> **Task item**
From the data below, return the exact lines starting at the line containing "X996696Y630936D02*" and ending at the line containing "X905256Y144780D02*", both included, and nothing else.

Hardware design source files
^^^^^^^^^^^^^^^^
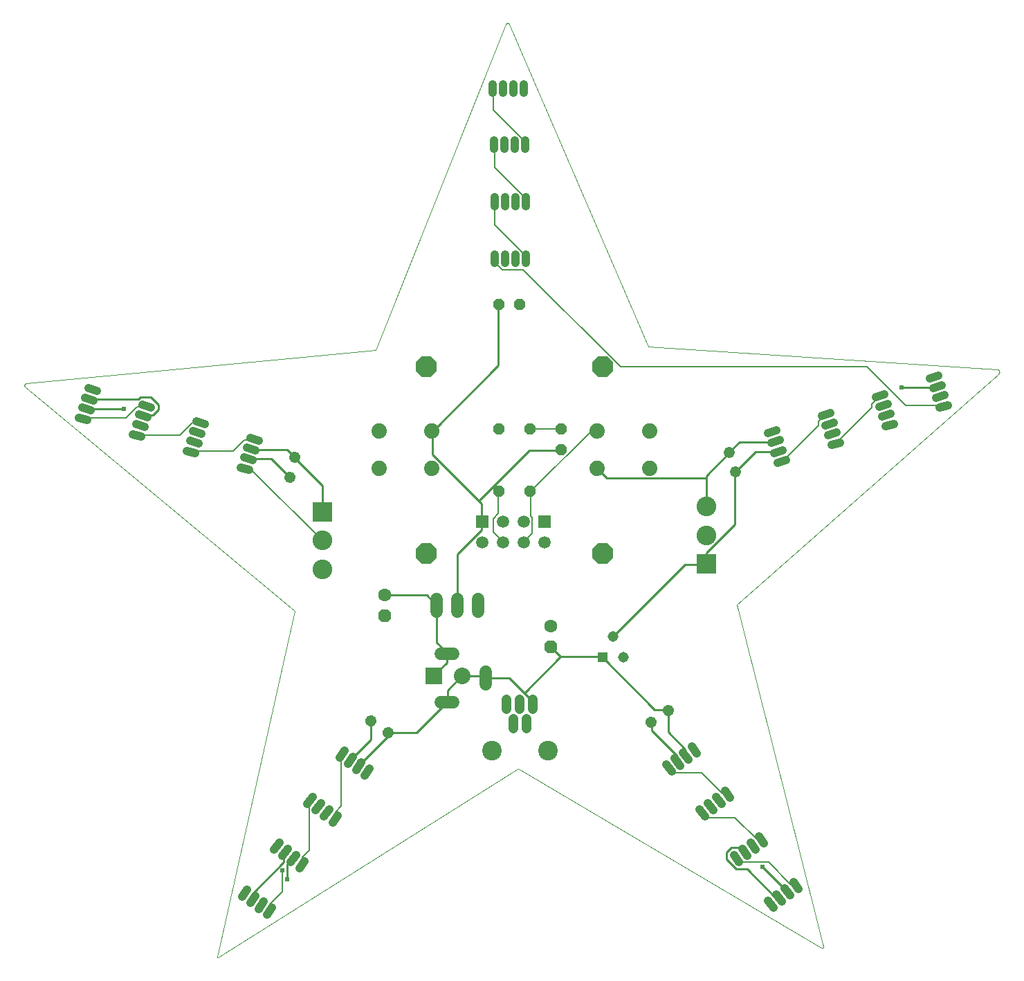
<source format=gtl>
G04 EAGLE Gerber RS-274X export*
G75*
%MOMM*%
%FSLAX34Y34*%
%LPD*%
%INTop Copper*%
%IPPOS*%
%AMOC8*
5,1,8,0,0,1.08239X$1,22.5*%
G01*
%ADD10C,0.001000*%
%ADD11P,1.429621X8X292.500000*%
%ADD12P,1.429621X8X112.500000*%
%ADD13C,1.879600*%
%ADD14R,1.508000X1.508000*%
%ADD15C,1.508000*%
%ADD16C,1.058000*%
%ADD17R,1.308000X1.308000*%
%ADD18C,1.308000*%
%ADD19C,1.508000*%
%ADD20P,2.749271X8X202.500000*%
%ADD21R,2.413000X2.413000*%
%ADD22C,2.413000*%
%ADD23C,1.524000*%
%ADD24R,2.032000X2.032000*%
%ADD25C,2.032000*%
%ADD26P,1.732040X8X292.500000*%
%ADD27C,1.600200*%
%ADD28C,1.208000*%
%ADD29C,2.400000*%
%ADD30P,1.429621X8X278.500000*%
%ADD31P,1.429621X8X202.500000*%
%ADD32P,1.429621X8X130.500000*%
%ADD33P,1.429621X8X58.500000*%
%ADD34P,1.429621X8X346.500000*%
%ADD35C,0.152400*%
%ADD36C,0.254000*%
%ADD37C,0.609600*%


D10*
X767380Y748707D02*
X596777Y1142947D01*
X596737Y1143033D01*
X596694Y1143119D01*
X596647Y1143202D01*
X596597Y1143283D01*
X596543Y1143362D01*
X596487Y1143439D01*
X596427Y1143513D01*
X596364Y1143585D01*
X596298Y1143655D01*
X596230Y1143721D01*
X596159Y1143785D01*
X596085Y1143845D01*
X596009Y1143903D01*
X595930Y1143957D01*
X595849Y1144008D01*
X595767Y1144056D01*
X595682Y1144100D01*
X595596Y1144141D01*
X595508Y1144178D01*
X595418Y1144211D01*
X595327Y1144241D01*
X595235Y1144267D01*
X595143Y1144289D01*
X595049Y1144307D01*
X594954Y1144321D01*
X594860Y1144332D01*
X594764Y1144338D01*
X594669Y1144341D01*
X594573Y1144340D01*
X594478Y1144334D01*
X594383Y1144325D01*
X594288Y1144312D01*
X594194Y1144295D01*
X594101Y1144274D01*
X594009Y1144249D01*
X593918Y1144221D01*
X593828Y1144188D01*
X593740Y1144153D01*
X593653Y1144113D01*
X593567Y1144070D01*
X593484Y1144023D01*
X593403Y1143973D01*
X593323Y1143920D01*
X593247Y1143863D01*
X593172Y1143804D01*
X593100Y1143741D01*
X593031Y1143676D01*
X592964Y1143607D01*
X592900Y1143536D01*
X592839Y1143462D01*
X592782Y1143386D01*
X592727Y1143308D01*
X592676Y1143227D01*
X592628Y1143145D01*
X592584Y1143060D01*
X592543Y1142974D01*
X592506Y1142886D01*
X433200Y743945D01*
X5663Y703530D01*
X5568Y703520D01*
X5473Y703505D01*
X5379Y703486D01*
X5286Y703464D01*
X5193Y703437D01*
X5102Y703407D01*
X5012Y703374D01*
X4924Y703336D01*
X4837Y703296D01*
X4752Y703251D01*
X4668Y703204D01*
X4587Y703153D01*
X4508Y703098D01*
X4431Y703041D01*
X4357Y702980D01*
X4285Y702917D01*
X4215Y702850D01*
X4149Y702781D01*
X4085Y702709D01*
X4024Y702635D01*
X3967Y702558D01*
X3912Y702479D01*
X3861Y702398D01*
X3813Y702315D01*
X3768Y702230D01*
X3727Y702143D01*
X3690Y702055D01*
X3656Y701965D01*
X3626Y701874D01*
X3599Y701782D01*
X3576Y701688D01*
X3557Y701594D01*
X3542Y701500D01*
X3531Y701404D01*
X3524Y701309D01*
X3520Y701213D01*
X3521Y701117D01*
X3525Y701021D01*
X3533Y700925D01*
X3545Y700830D01*
X3561Y700735D01*
X3581Y700641D01*
X3605Y700548D01*
X3632Y700456D01*
X3663Y700365D01*
X3698Y700276D01*
X3736Y700188D01*
X3778Y700101D01*
X3823Y700017D01*
X3872Y699934D01*
X3924Y699853D01*
X3979Y699775D01*
X4037Y699699D01*
X4099Y699625D01*
X4163Y699554D01*
X4230Y699485D01*
X4300Y699419D01*
X4373Y699356D01*
X4372Y699356D02*
X334466Y424653D01*
X239866Y1453D01*
X239857Y1405D01*
X239852Y1357D01*
X239851Y1308D01*
X239854Y1260D01*
X239860Y1212D01*
X239870Y1165D01*
X239884Y1118D01*
X239902Y1073D01*
X239923Y1029D01*
X239947Y987D01*
X239974Y947D01*
X240005Y910D01*
X240038Y875D01*
X240074Y842D01*
X240113Y813D01*
X240154Y787D01*
X240196Y763D01*
X240240Y744D01*
X240286Y728D01*
X240333Y715D01*
X240381Y706D01*
X240429Y701D01*
X240477Y700D01*
X240526Y703D01*
X240574Y709D01*
X240621Y719D01*
X240668Y733D01*
X240713Y750D01*
X240757Y771D01*
X240799Y795D01*
X607616Y232081D01*
X978645Y12656D01*
X978716Y12616D01*
X978789Y12580D01*
X978864Y12547D01*
X978940Y12518D01*
X979017Y12493D01*
X979095Y12471D01*
X979175Y12453D01*
X979255Y12439D01*
X979336Y12429D01*
X979417Y12422D01*
X979498Y12420D01*
X979580Y12422D01*
X979661Y12427D01*
X979742Y12436D01*
X979822Y12449D01*
X979902Y12466D01*
X979980Y12487D01*
X980058Y12512D01*
X980134Y12540D01*
X980209Y12572D01*
X980282Y12607D01*
X980354Y12646D01*
X980423Y12688D01*
X980491Y12734D01*
X980556Y12783D01*
X980619Y12835D01*
X980679Y12889D01*
X980736Y12947D01*
X980791Y13007D01*
X980843Y13070D01*
X980891Y13136D01*
X980937Y13203D01*
X980979Y13273D01*
X981018Y13344D01*
X981053Y13418D01*
X981085Y13493D01*
X981113Y13569D01*
X981137Y13647D01*
X981158Y13726D01*
X981174Y13805D01*
X981187Y13886D01*
X981196Y13966D01*
X981202Y14048D01*
X981203Y14129D01*
X981200Y14210D01*
X981194Y14292D01*
X981183Y14372D01*
X981169Y14452D01*
X981151Y14532D01*
X981150Y14532D02*
X875170Y432359D01*
X1195568Y714823D01*
X1195652Y714899D01*
X1195734Y714979D01*
X1195812Y715061D01*
X1195888Y715145D01*
X1195960Y715233D01*
X1196030Y715322D01*
X1196097Y715414D01*
X1196160Y715508D01*
X1196220Y715605D01*
X1196277Y715703D01*
X1196330Y715803D01*
X1196380Y715905D01*
X1196427Y716009D01*
X1196470Y716114D01*
X1196509Y716220D01*
X1196545Y716328D01*
X1196577Y716437D01*
X1196605Y716547D01*
X1196629Y716658D01*
X1196650Y716769D01*
X1196667Y716882D01*
X1196680Y716995D01*
X1196689Y717108D01*
X1196695Y717221D01*
X1196696Y717335D01*
X1196694Y717448D01*
X1196687Y717562D01*
X1196677Y717675D01*
X1196663Y717787D01*
X1196645Y717899D01*
X1196624Y718011D01*
X1196598Y718121D01*
X1196569Y718231D01*
X1196536Y718340D01*
X1196499Y718447D01*
X1196459Y718553D01*
X1196415Y718658D01*
X1196368Y718761D01*
X1196317Y718863D01*
X1196263Y718962D01*
X1196205Y719060D01*
X1196144Y719156D01*
X1196080Y719250D01*
X1196012Y719341D01*
X1195942Y719430D01*
X1195868Y719517D01*
X1195792Y719601D01*
X1195713Y719682D01*
X1195631Y719761D01*
X1195546Y719836D01*
X1195459Y719909D01*
X1195370Y719979D01*
X1195278Y720046D01*
X1195184Y720109D01*
X1195088Y720170D01*
X1194990Y720227D01*
X1194890Y720280D01*
X1194788Y720331D01*
X1194684Y720377D01*
X1194579Y720420D01*
X1194473Y720460D01*
X1194365Y720496D01*
X1194256Y720528D01*
X1194146Y720557D01*
X1194035Y720581D01*
X1193924Y720602D01*
X1193812Y720619D01*
X1193699Y720632D01*
X1193586Y720642D01*
X1193585Y720642D02*
X767380Y748707D01*
D11*
X660400Y647700D03*
X660400Y622300D03*
D12*
X622300Y571500D03*
X622300Y647700D03*
X584200Y571500D03*
X584200Y647700D03*
D13*
X502412Y599694D03*
X437388Y599694D03*
X502412Y644906D03*
X437388Y644906D03*
X704088Y644906D03*
X769112Y644906D03*
X704088Y599694D03*
X769112Y599694D03*
D14*
X563500Y534670D03*
D15*
X588900Y534670D03*
X614300Y534670D03*
X614300Y509270D03*
X588900Y509270D03*
X563500Y509270D03*
X639700Y509270D03*
D14*
X639700Y534670D03*
D16*
X576580Y1058970D02*
X576580Y1069550D01*
X589280Y1069550D02*
X589280Y1058970D01*
X601980Y1058970D02*
X601980Y1069550D01*
X614680Y1069550D02*
X614680Y1058970D01*
X577850Y1000970D02*
X577850Y990390D01*
X590550Y990390D02*
X590550Y1000970D01*
X603250Y1000970D02*
X603250Y990390D01*
X615950Y990390D02*
X615950Y1000970D01*
X579120Y931120D02*
X579120Y920540D01*
X591820Y920540D02*
X591820Y931120D01*
X604520Y931120D02*
X604520Y920540D01*
X617220Y920540D02*
X617220Y931120D01*
X579120Y861270D02*
X579120Y850690D01*
X591820Y850690D02*
X591820Y861270D01*
X604520Y861270D02*
X604520Y850690D01*
X617220Y850690D02*
X617220Y861270D01*
X1111762Y709903D02*
X1121824Y713172D01*
X1125749Y701094D02*
X1115687Y697825D01*
X1119611Y685746D02*
X1129673Y689015D01*
X1133598Y676937D02*
X1123536Y673668D01*
X1055784Y690312D02*
X1045722Y687043D01*
X1049647Y674965D02*
X1059709Y678234D01*
X1063633Y666155D02*
X1053571Y662886D01*
X1057496Y650808D02*
X1067558Y654077D01*
X989744Y667452D02*
X979682Y664183D01*
X983607Y652105D02*
X993669Y655374D01*
X997593Y643295D02*
X987531Y640026D01*
X991456Y627948D02*
X1001518Y631217D01*
X923704Y645862D02*
X913642Y642593D01*
X917567Y630515D02*
X927629Y633784D01*
X931553Y621705D02*
X921491Y618436D01*
X925416Y606358D02*
X935478Y609627D01*
X944482Y92947D02*
X950701Y84388D01*
X940427Y76923D02*
X934208Y85482D01*
X923933Y78017D02*
X930152Y69458D01*
X919878Y61993D02*
X913659Y70552D01*
X908791Y140268D02*
X902572Y148827D01*
X892298Y141362D02*
X898517Y132803D01*
X888242Y125338D02*
X882023Y133897D01*
X871749Y126432D02*
X877968Y117873D01*
X866881Y196148D02*
X860662Y204707D01*
X850388Y197242D02*
X856607Y188683D01*
X846332Y181218D02*
X840113Y189777D01*
X829839Y182312D02*
X836058Y173753D01*
X826241Y250758D02*
X820022Y259317D01*
X809748Y251852D02*
X815967Y243293D01*
X805692Y235828D02*
X799473Y244387D01*
X789199Y236922D02*
X795418Y228363D01*
X306811Y61662D02*
X300592Y53103D01*
X290318Y60568D02*
X296537Y69127D01*
X286262Y76592D02*
X280043Y68033D01*
X269769Y75498D02*
X275988Y84057D01*
X339962Y110253D02*
X346181Y118812D01*
X335907Y126277D02*
X329688Y117718D01*
X319413Y125183D02*
X325632Y133742D01*
X315358Y141207D02*
X309139Y132648D01*
X380602Y166133D02*
X386821Y174692D01*
X376547Y182157D02*
X370328Y173598D01*
X360053Y181063D02*
X366272Y189622D01*
X355998Y197087D02*
X349779Y188528D01*
D17*
X711200Y368300D03*
D18*
X723900Y393700D03*
X736600Y368300D03*
D19*
X528240Y312900D02*
X513160Y312900D01*
X513160Y372900D02*
X528240Y372900D01*
X567700Y350440D02*
X567700Y335360D01*
D20*
X495300Y723900D03*
X495300Y495300D03*
X711200Y723900D03*
X711200Y495300D03*
D21*
X838200Y482600D03*
D22*
X838200Y517600D03*
X838200Y552600D03*
D21*
X368300Y546100D03*
D22*
X368300Y511100D03*
X368300Y476100D03*
D23*
X508000Y439420D02*
X508000Y424180D01*
X533400Y424180D02*
X533400Y439420D01*
X558800Y439420D02*
X558800Y424180D01*
D24*
X504190Y345440D03*
D25*
X539190Y345440D03*
D26*
X647700Y381000D03*
D27*
X647700Y406400D03*
D26*
X444500Y419100D03*
D27*
X444500Y444500D03*
D28*
X609600Y316880D02*
X609600Y304800D01*
X593600Y304800D02*
X593600Y316880D01*
X625600Y316880D02*
X625600Y304800D01*
D29*
X575600Y254300D03*
D28*
X601600Y280720D02*
X601600Y292800D01*
X617600Y292800D02*
X617600Y280720D01*
D29*
X644600Y254300D03*
D16*
X426191Y231842D02*
X419972Y223283D01*
X409698Y230748D02*
X415917Y239307D01*
X405642Y246772D02*
X399423Y238213D01*
X389149Y245678D02*
X395368Y254237D01*
X80424Y658428D02*
X70362Y661697D01*
X74287Y673775D02*
X84349Y670506D01*
X88273Y682585D02*
X78211Y685854D01*
X82136Y697932D02*
X92198Y694663D01*
X136402Y641377D02*
X146464Y638108D01*
X150389Y650186D02*
X140327Y653455D01*
X144251Y665534D02*
X154313Y662265D01*
X158238Y674343D02*
X148176Y677612D01*
X202442Y621057D02*
X212504Y617788D01*
X216429Y629866D02*
X206367Y633135D01*
X210291Y645214D02*
X220353Y641945D01*
X224278Y654023D02*
X214216Y657292D01*
X268482Y600737D02*
X278544Y597468D01*
X282469Y609546D02*
X272407Y612815D01*
X276331Y624894D02*
X286393Y621625D01*
X290318Y633703D02*
X280256Y636972D01*
D30*
X334542Y613033D03*
X328398Y588387D03*
D31*
X609600Y800100D03*
X584200Y800100D03*
D32*
X873875Y594982D03*
X866025Y619138D03*
D33*
X770775Y288445D03*
X791325Y303375D03*
D34*
X427875Y290675D03*
X448425Y275745D03*
D35*
X623316Y541020D02*
X623316Y571500D01*
X623316Y541020D02*
X624840Y539496D01*
X624840Y519684D01*
X615696Y510540D01*
X614300Y509270D01*
X696468Y644652D02*
X704088Y644652D01*
X696468Y644652D02*
X623316Y571500D01*
X704088Y644652D02*
X704088Y644906D01*
X623316Y571500D02*
X622300Y571500D01*
D36*
X878586Y631698D02*
X922020Y631698D01*
X878586Y631698D02*
X866394Y619506D01*
X922020Y631698D02*
X922598Y632149D01*
X866394Y619506D02*
X866025Y619138D01*
X1076706Y698754D02*
X1120140Y698754D01*
X1120718Y699459D01*
X838200Y590550D02*
X838200Y587502D01*
X838200Y552600D01*
X838200Y590550D02*
X865632Y617982D01*
X866025Y619138D01*
X812292Y256032D02*
X812292Y247650D01*
X812292Y256032D02*
X791718Y276606D01*
X791718Y303276D01*
X812292Y247650D02*
X812857Y247572D01*
X791718Y303276D02*
X791325Y303375D01*
X906780Y112014D02*
X937260Y81534D01*
X937317Y81202D01*
X412242Y234696D02*
X410718Y233172D01*
X412242Y234696D02*
X412807Y235028D01*
X448056Y271272D02*
X448056Y275082D01*
X448056Y271272D02*
X413004Y236220D01*
X448056Y275082D02*
X448425Y275745D01*
X413004Y236220D02*
X412807Y235028D01*
X305562Y611124D02*
X278130Y611124D01*
X305562Y611124D02*
X327660Y589026D01*
X278130Y611124D02*
X277438Y611181D01*
X327660Y589026D02*
X328398Y588387D01*
X124968Y672084D02*
X80010Y672084D01*
X79318Y672141D01*
X659892Y368808D02*
X710946Y368808D01*
X659892Y368808D02*
X647700Y381000D01*
X710946Y368808D02*
X711200Y368300D01*
X521208Y327660D02*
X521208Y313182D01*
X521208Y327660D02*
X538734Y345186D01*
X521208Y313182D02*
X520700Y312900D01*
X538734Y345186D02*
X539190Y345440D01*
X624840Y314706D02*
X624840Y304800D01*
X615315Y324231D02*
X596646Y342900D01*
X615315Y324231D02*
X624840Y314706D01*
X596646Y342900D02*
X567700Y342900D01*
X624840Y304800D02*
X625600Y304800D01*
X565404Y345186D02*
X540258Y345186D01*
X565404Y345186D02*
X566928Y343662D01*
X540258Y345186D02*
X539190Y345440D01*
X566928Y343662D02*
X567700Y342900D01*
X615315Y324231D02*
X659892Y368808D01*
X563118Y524256D02*
X563118Y534162D01*
X563118Y524256D02*
X533400Y494538D01*
X533400Y431800D01*
X563118Y534162D02*
X563500Y534670D01*
X502920Y616458D02*
X502920Y644652D01*
X559308Y560070D02*
X563118Y556260D01*
X559308Y560070D02*
X502920Y616458D01*
X563118Y556260D02*
X563118Y535686D01*
X502920Y644652D02*
X502412Y644906D01*
X563118Y535686D02*
X563500Y534670D01*
X621030Y621792D02*
X659892Y621792D01*
X621030Y621792D02*
X559308Y560070D01*
X659892Y621792D02*
X660400Y622300D01*
X583692Y725424D02*
X583692Y800100D01*
X583692Y725424D02*
X503682Y645414D01*
X583692Y800100D02*
X584200Y800100D01*
X503682Y645414D02*
X502412Y644906D01*
X483108Y275844D02*
X449580Y275844D01*
X483108Y275844D02*
X519684Y312420D01*
X449580Y275844D02*
X448425Y275745D01*
X519684Y312420D02*
X520700Y312900D01*
X774954Y304038D02*
X790194Y304038D01*
X774954Y304038D02*
X711708Y367284D01*
X790194Y304038D02*
X791325Y303375D01*
X711708Y367284D02*
X711200Y368300D01*
X716280Y587502D02*
X838200Y587502D01*
X716280Y587502D02*
X704088Y599694D01*
D37*
X1076706Y698754D03*
X906780Y112014D03*
X124968Y672084D03*
D36*
X325374Y115062D02*
X325374Y96774D01*
X325374Y115062D02*
X332232Y121920D01*
X332797Y121998D01*
D37*
X325374Y96774D03*
D35*
X622300Y647700D02*
X660400Y647700D01*
X583692Y571500D02*
X583692Y544068D01*
X577596Y537972D01*
X577596Y521208D01*
X588264Y510540D01*
X584200Y571500D02*
X583692Y571500D01*
X588264Y510540D02*
X588900Y509270D01*
D36*
X325374Y622554D02*
X281940Y622554D01*
X325374Y622554D02*
X334518Y613410D01*
X281940Y622554D02*
X281362Y623259D01*
X334518Y613410D02*
X334542Y613033D01*
X143256Y684276D02*
X83820Y684276D01*
X143256Y684276D02*
X145542Y686562D01*
X158496Y686562D01*
X167640Y677418D01*
X167640Y671322D01*
X160782Y664464D01*
X149352Y664464D01*
X83820Y684276D02*
X83242Y684219D01*
X149352Y664464D02*
X149282Y663899D01*
X368046Y578358D02*
X368046Y546354D01*
X368046Y578358D02*
X334518Y611886D01*
X368046Y546354D02*
X368300Y546100D01*
X334518Y611886D02*
X334542Y613033D01*
X898398Y619506D02*
X925830Y619506D01*
X898398Y619506D02*
X874014Y595122D01*
X925830Y619506D02*
X926522Y620071D01*
X874014Y595122D02*
X873875Y594982D01*
X838200Y496062D02*
X838200Y482600D01*
X838200Y496062D02*
X873252Y531114D01*
X873252Y594360D01*
X873875Y594982D01*
X402533Y242492D02*
X402336Y242316D01*
X427482Y267462D02*
X427482Y290322D01*
X427482Y267462D02*
X403098Y243078D01*
X427482Y290322D02*
X427875Y290675D01*
X403098Y243078D02*
X402533Y242492D01*
X802386Y240792D02*
X802386Y247650D01*
X771144Y278892D01*
X771144Y288036D01*
X802386Y240792D02*
X802583Y240108D01*
X771144Y288036D02*
X770775Y288445D01*
X922782Y73914D02*
X926592Y73914D01*
X922782Y73914D02*
X887730Y108966D01*
X874776Y108966D01*
X862584Y121158D01*
X862584Y129540D01*
X868680Y135636D01*
X879348Y135636D01*
X884682Y130302D01*
X926592Y73914D02*
X927043Y73738D01*
X885133Y129618D02*
X884682Y130302D01*
X837438Y481584D02*
X811530Y481584D01*
X723900Y393954D01*
X837438Y481584D02*
X838200Y482600D01*
X723900Y393954D02*
X723900Y393700D01*
X283464Y80010D02*
X283464Y72390D01*
X283464Y80010D02*
X320802Y117348D01*
X320802Y127254D01*
X322326Y128778D01*
X283464Y72390D02*
X283153Y72312D01*
X322326Y128778D02*
X322523Y129462D01*
D35*
X577596Y1037844D02*
X577596Y1063752D01*
X577596Y1037844D02*
X615696Y999744D01*
X615696Y996696D01*
X577596Y1063752D02*
X576580Y1064260D01*
X615696Y996696D02*
X615950Y995680D01*
X941832Y89916D02*
X946404Y89916D01*
X941832Y89916D02*
X914400Y117348D01*
X880872Y117348D01*
X876300Y121920D01*
X946404Y89916D02*
X947592Y88667D01*
X876300Y121920D02*
X874858Y122153D01*
X931164Y608076D02*
X975360Y652272D01*
X975360Y656844D01*
X984504Y665988D01*
X931164Y608076D02*
X930447Y607992D01*
X984504Y665988D02*
X984713Y665818D01*
X1001268Y635508D02*
X996696Y630936D01*
X1001268Y635508D02*
X1002792Y635508D01*
X1040892Y673608D01*
X1040892Y678180D01*
X1050036Y687324D01*
X996696Y630936D02*
X996487Y629582D01*
X1050036Y687324D02*
X1050753Y688678D01*
X1082040Y676656D02*
X1127760Y676656D01*
X1082040Y676656D02*
X1034796Y723900D01*
X733044Y723900D01*
X614172Y842772D01*
X588264Y842772D01*
X579120Y851916D01*
X579120Y855980D01*
X1127760Y676656D02*
X1128567Y675302D01*
X579120Y897636D02*
X579120Y925830D01*
X579120Y897636D02*
X617220Y859536D01*
X617220Y855980D01*
X579120Y967740D02*
X579120Y995172D01*
X579120Y967740D02*
X617220Y929640D01*
X617220Y925830D01*
X579120Y995172D02*
X577850Y995680D01*
X900684Y144780D02*
X905256Y144780D01*
X900684Y144780D02*
X873252Y172212D01*
X838200Y172212D01*
X833628Y176784D01*
X905256Y144780D02*
X905682Y144547D01*
X833628Y176784D02*
X832948Y178033D01*
D36*
X520446Y361950D02*
X520446Y372618D01*
X520446Y361950D02*
X504444Y345948D01*
X520446Y372618D02*
X520700Y372900D01*
X504444Y345948D02*
X504190Y345440D01*
X508254Y386334D02*
X508254Y431292D01*
X508254Y386334D02*
X520446Y374142D01*
X508254Y431292D02*
X508000Y431800D01*
X520446Y374142D02*
X520700Y372900D01*
X496062Y444246D02*
X445008Y444246D01*
X496062Y444246D02*
X507492Y432816D01*
X445008Y444246D02*
X444500Y444500D01*
X507492Y432816D02*
X508000Y431800D01*
D35*
X858012Y201168D02*
X862584Y201168D01*
X858012Y201168D02*
X832104Y227076D01*
X797052Y227076D01*
X792480Y231648D01*
X862584Y201168D02*
X863772Y200427D01*
X792480Y231648D02*
X792308Y232643D01*
X304038Y66294D02*
X304038Y57912D01*
X304038Y66294D02*
X319278Y81534D01*
X319278Y107442D01*
X304038Y57912D02*
X303702Y57383D01*
D37*
X319278Y107442D03*
D35*
X343662Y115062D02*
X343662Y123444D01*
X352044Y131826D01*
X352044Y192024D01*
X352806Y192786D01*
X343662Y115062D02*
X343072Y114533D01*
X352806Y192786D02*
X352888Y192807D01*
X384048Y179070D02*
X384048Y170688D01*
X384048Y179070D02*
X390906Y185928D01*
X390906Y249174D01*
X391668Y249936D01*
X384048Y170688D02*
X383712Y170413D01*
X391668Y249936D02*
X392258Y249957D01*
X128016Y661416D02*
X76200Y661416D01*
X128016Y661416D02*
X141732Y675132D01*
X152400Y675132D01*
X76200Y661416D02*
X75393Y660062D01*
X152400Y675132D02*
X153207Y675978D01*
X141732Y640080D02*
X193548Y640080D01*
X208788Y655320D01*
X217932Y655320D01*
X141732Y640080D02*
X141433Y639742D01*
X217932Y655320D02*
X219247Y655658D01*
X208788Y620268D02*
X259080Y620268D01*
X272796Y633984D01*
X284988Y633984D01*
X208788Y620268D02*
X207473Y619422D01*
X284988Y633984D02*
X285287Y635338D01*
X280416Y598932D02*
X274320Y598932D01*
X280416Y598932D02*
X367284Y512064D01*
X274320Y598932D02*
X273513Y599102D01*
X367284Y512064D02*
X368300Y511100D01*
M02*

</source>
^^^^^^^^^^^^^^^^
> **Problem solution**
X996696Y630936D02*
X996487Y629582D01*
X1050036Y687324D02*
X1050753Y688678D01*
X1082040Y676656D02*
X1127760Y676656D01*
X1082040Y676656D02*
X1034796Y723900D01*
X733044Y723900D01*
X614172Y842772D01*
X588264Y842772D01*
X579120Y851916D01*
X579120Y855980D01*
X1127760Y676656D02*
X1128567Y675302D01*
X579120Y897636D02*
X579120Y925830D01*
X579120Y897636D02*
X617220Y859536D01*
X617220Y855980D01*
X579120Y967740D02*
X579120Y995172D01*
X579120Y967740D02*
X617220Y929640D01*
X617220Y925830D01*
X579120Y995172D02*
X577850Y995680D01*
X900684Y144780D02*
X905256Y144780D01*
X900684Y144780D02*
X873252Y172212D01*
X838200Y172212D01*
X833628Y176784D01*
X905256Y144780D02*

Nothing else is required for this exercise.